After making sure John was dead, Ives ran to the local constable's house and brought him back to the farmhouse. Ives was arrested for the murder of John McGuire and brought to the Hartford County Jail.
The next morning, while West Hartford’s residents amassed at the schoolhouse, Mary, Ives, Parsons, and Hartford detective Cowles traveled to Hartford in search of attorney S.F. Jones. As Jones was unavailable until Monday, the group returned to the Bissell farm, where Ives prepared to spend the weekend in jail. When Mary found that he would not be staying at the house, she said, "What, going to jail?" she exclaimed; "You've done nothing," and began to weep”.
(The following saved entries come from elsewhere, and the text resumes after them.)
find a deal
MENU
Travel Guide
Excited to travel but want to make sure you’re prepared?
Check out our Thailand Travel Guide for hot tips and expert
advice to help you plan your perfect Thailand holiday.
At this point, Mary seems to have been hysterical, giving Ives “a bag of doughnuts and a pint of gin” and asking him if he wanted strawberries for tea, while becoming increasingly confused as to the sequence of the evening’s events. A newspaper reporter was in attendance at the house that morning, and quoted Mary as saying that she, “said it was a wonder that she was not crazy, she had gone through so much trouble”.
Ives went through three separate trials, one to decide whether he should be charged with murder in the first degree, one for murder in the first degree, and one for manslaughter. He was found not guilty of all charges.
Mary went on to live a long life after the events of 1877. The story of her second husband will be the subject of an upcoming post.